Reproduce the entries word for word, and omit any picture you find in them.

Material shown —
■ ■ ■ ■
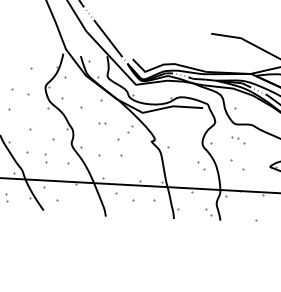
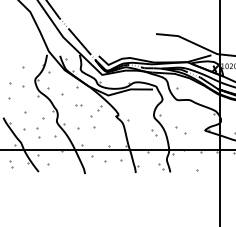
part: (238, 140) -> (180, 112), removed
part: (46, 158) -> (38, 133), size x1.6

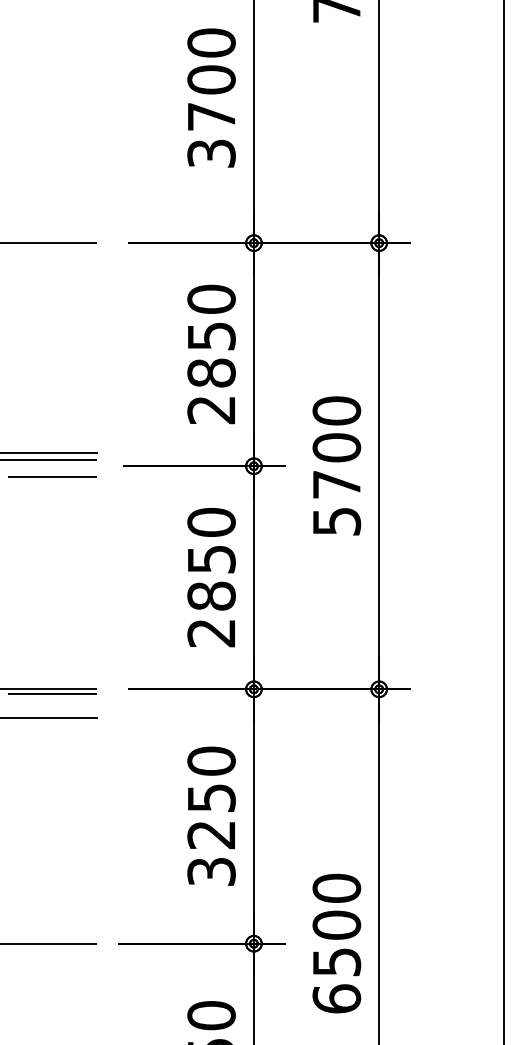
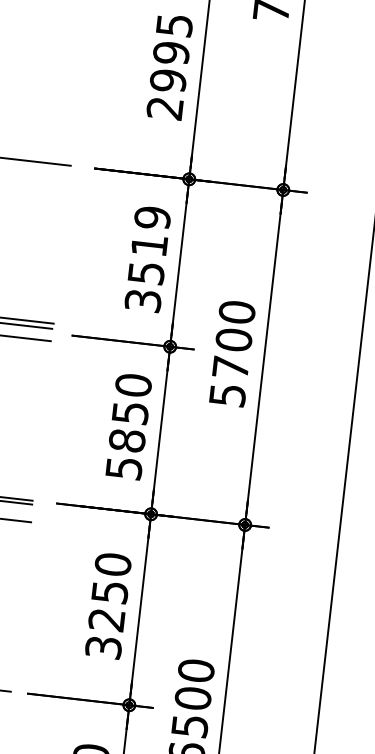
text: (211, 97) -> (169, 66), 3700 -> 2995
text: (211, 354) -> (147, 259), 2850 -> 3519
text: (211, 633) -> (124, 468), 2850 -> 5850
■ ■ ■ ■
Worked solution —
part: (238, 140) -> (180, 112), removed
part: (46, 158) -> (38, 133), size x1.6

text: (211, 97) -> (169, 66), 3700 -> 2995
text: (211, 354) -> (147, 259), 2850 -> 3519
text: (211, 633) -> (124, 468), 2850 -> 5850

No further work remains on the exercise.